## Work request 1:
From the thread on pytest fixture scope, retype the passage between "On Tue, 2014-12-09" and "with subtle bugs.", inclusive.
·····
[Freeipa-devel] [RANT] pytest fixture scope is braindead

Tue Dec 9 14:30:03 UTC 2014

On Tue, 2014-12-09 at 10:39 +0100, Petr Viktorin wrote:
> On 12/08/2014 03:15 PM, Nathaniel McCallum wrote:
> > On Mon, 2014-12-08 at 12:27 +0100, Petr Viktorin wrote:
> >> On 12/05/2014 11:51 PM, Nathaniel McCallum wrote:
> >>> So I've been working this week on porting the OTP tests that were
> >>> manually coded to the new pytest framework. Now, I'm the first to want
> >>> better tooling to make our job easier. But, pytest? Meh. I'm having to
> >>> write just as much code (or more) to get my tests on par with pytest,
> >>> and they are riddled with subtle bugs.
> >>
> >> Hi,
> >> Yeah, IPA runs into specific situations that are very different from how
> >> tests usually work in other projects.
> >
> > Yeah, this I get.
> >
> >> And you took one of the harder cases.
> >> IPA's existing tests also don't really follow best practices – they
> >> pretty much assume you run the whole test suite, or at least the whole
> >> module, so selecting individual tests is currently not reliable. On the
> >> other hand, this assumption made some things easy to code – like
> >> complicated ordering and setup/teardown.
> >
> > I think this is pretty much a red herring. It isn't so much about setup
> > and teardown but about mutually exclusive parameterization. It is a poor
> > assumption on the part of pytest that the lifecycles of parameters
> > overlap. At the least, an option should be provided to control this.
·····
## Work request 2:
Repeat every line of the listing below with no changes.
·····
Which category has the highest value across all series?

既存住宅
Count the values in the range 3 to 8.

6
·····
## Expected answer 1:
On Tue, 2014-12-09 at 10:39 +0100, Petr Viktorin wrote:
> On 12/08/2014 03:15 PM, Nathaniel McCallum wrote:
> > On Mon, 2014-12-08 at 12:27 +0100, Petr Viktorin wrote:
> >> On 12/05/2014 11:51 PM, Nathaniel McCallum wrote:
> >>> So I've been working this week on porting the OTP tests that were
> >>> manually coded to the new pytest framework. Now, I'm the first to want
> >>> better tooling to make our job easier. But, pytest? Meh. I'm having to
> >>> write just as much code (or more) to get my tests on par with pytest,
> >>> and they are riddled with subtle bugs.

## Expected answer 2:
Which category has the highest value across all series?

既存住宅
Count the values in the range 3 to 8.

6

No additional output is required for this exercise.